Question

A model rocket blasts off from the ground, rising straight upward with a constant acceleration that has a magnitude of 85.0 m/s2 for 2.30 seconds, at which point its fuel abruptly runs out. Air resistance has no effect on its flight. What maximum altitude (above the ground) will the rocket reach?

Answer 1

Answer:

Maximum height attained by the model rocket is 2172.87 m

Explanation:

Given,

• Initial speed of the model rocket = u = 0
• acceleration of the model rocket = $a\ =\ 85.0 m/s^2$
• time during the acceleration = t = 2.30 s

We have to consider the whole motion into two parts

In first part the rocket is moving with an acceleration of a = 85.0 $m/s^2$ for the time t = 2.30 s before the fuel abruptly runs out.

Let $s_1$ be the height attained by the rocket during this time intervel,

$s_1\ =\ ut\ +\ \dfrac{1}{2}at^2\\\Rightarrow s_1\ =\ 0\ +\ 0.5\times 85\times 2.30^2\\\Rightarrow s_1\ =\ 224.825\ m$

And Final velocity at that point be v

$\therefore v\ =\ u\ +\ at\\\Rightarrow v\ =\ 0\ +\ 85.0\times 2.3\\\Rightarrow v\ =\ 195.5\ m/s.$

Now, in second part, after reaching the altitude of 224.825 m the fuel abruptly runs out. Therefore rocket is moving upward under the effect of gravitational acceleration,

Let '$s_2$' be the altitude attained by the rocket to reach at the maximum point after the rocket's fuel runs out,

At that insitant,

• initial velocity of the rocket = v = 195.5 m/s.
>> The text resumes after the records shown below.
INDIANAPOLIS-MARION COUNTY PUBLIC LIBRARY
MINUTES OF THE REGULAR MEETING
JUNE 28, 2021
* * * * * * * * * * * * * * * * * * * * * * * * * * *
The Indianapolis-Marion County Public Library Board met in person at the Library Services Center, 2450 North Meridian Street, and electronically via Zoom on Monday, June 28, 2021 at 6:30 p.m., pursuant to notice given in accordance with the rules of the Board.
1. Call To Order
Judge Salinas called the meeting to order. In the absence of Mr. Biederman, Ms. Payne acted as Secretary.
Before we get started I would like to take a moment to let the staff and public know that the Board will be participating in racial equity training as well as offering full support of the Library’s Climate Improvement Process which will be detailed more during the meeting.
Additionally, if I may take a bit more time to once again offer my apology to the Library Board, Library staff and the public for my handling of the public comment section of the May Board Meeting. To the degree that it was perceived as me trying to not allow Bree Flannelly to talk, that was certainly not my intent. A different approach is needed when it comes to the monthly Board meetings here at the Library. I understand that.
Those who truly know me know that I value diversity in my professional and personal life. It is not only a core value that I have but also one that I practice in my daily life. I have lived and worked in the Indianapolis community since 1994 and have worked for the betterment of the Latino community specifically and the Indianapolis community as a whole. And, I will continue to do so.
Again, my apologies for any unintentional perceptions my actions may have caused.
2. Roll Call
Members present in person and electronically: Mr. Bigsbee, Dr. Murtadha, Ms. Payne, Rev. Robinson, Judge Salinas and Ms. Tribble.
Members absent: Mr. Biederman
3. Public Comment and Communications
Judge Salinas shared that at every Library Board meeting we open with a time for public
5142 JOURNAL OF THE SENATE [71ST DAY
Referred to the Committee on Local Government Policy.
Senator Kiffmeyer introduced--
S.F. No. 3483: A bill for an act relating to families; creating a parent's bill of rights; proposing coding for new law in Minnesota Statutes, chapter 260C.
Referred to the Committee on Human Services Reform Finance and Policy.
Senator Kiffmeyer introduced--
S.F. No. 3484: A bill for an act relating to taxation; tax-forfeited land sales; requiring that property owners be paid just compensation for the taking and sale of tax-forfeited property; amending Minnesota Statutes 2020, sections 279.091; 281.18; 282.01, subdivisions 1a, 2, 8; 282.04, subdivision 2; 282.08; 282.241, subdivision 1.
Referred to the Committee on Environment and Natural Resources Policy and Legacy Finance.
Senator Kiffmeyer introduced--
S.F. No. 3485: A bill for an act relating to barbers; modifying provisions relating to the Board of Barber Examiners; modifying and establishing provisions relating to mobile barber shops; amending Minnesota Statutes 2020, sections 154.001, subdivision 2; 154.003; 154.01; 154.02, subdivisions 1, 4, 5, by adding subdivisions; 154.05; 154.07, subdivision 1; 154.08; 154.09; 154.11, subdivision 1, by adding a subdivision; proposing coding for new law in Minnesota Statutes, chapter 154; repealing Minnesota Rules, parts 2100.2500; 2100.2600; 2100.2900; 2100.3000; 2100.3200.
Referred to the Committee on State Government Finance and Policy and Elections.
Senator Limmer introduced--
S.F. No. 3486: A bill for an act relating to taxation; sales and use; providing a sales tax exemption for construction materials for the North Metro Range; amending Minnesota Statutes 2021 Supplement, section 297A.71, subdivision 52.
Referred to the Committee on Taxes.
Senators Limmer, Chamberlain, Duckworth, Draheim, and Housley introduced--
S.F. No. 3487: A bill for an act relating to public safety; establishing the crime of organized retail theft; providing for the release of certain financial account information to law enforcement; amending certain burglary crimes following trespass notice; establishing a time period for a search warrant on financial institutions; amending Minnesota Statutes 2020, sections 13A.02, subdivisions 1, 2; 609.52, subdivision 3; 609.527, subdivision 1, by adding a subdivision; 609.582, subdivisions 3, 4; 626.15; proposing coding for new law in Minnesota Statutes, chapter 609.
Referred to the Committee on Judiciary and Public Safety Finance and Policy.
• a = $-g\ =\ -9.81\ m/s^2$
• Final velocity of the rocket at the maximum altitude = $v_f\ =\ 0$

From the kinematics,

$v^2\ =\ u^2\ +\ 2as\\\Rightarrow 0\ =\ u^2\ -\ 2gs_2\\\Rightarrow s_2\ =\ \dfrac{u^2}{2g}\\\Rightarrow s_2\ =\ \dfrac{195.5^2}{2\times 9.81}\\\Rightarrow s_2\ =\ 1948.02\ m$

Hence the maximum altitude attained by the rocket from the ground is

$s\ =\ s_1\ +\ s_2\ =\ 224.85\ +\ 1948.02\ =\ 2172.87\ m$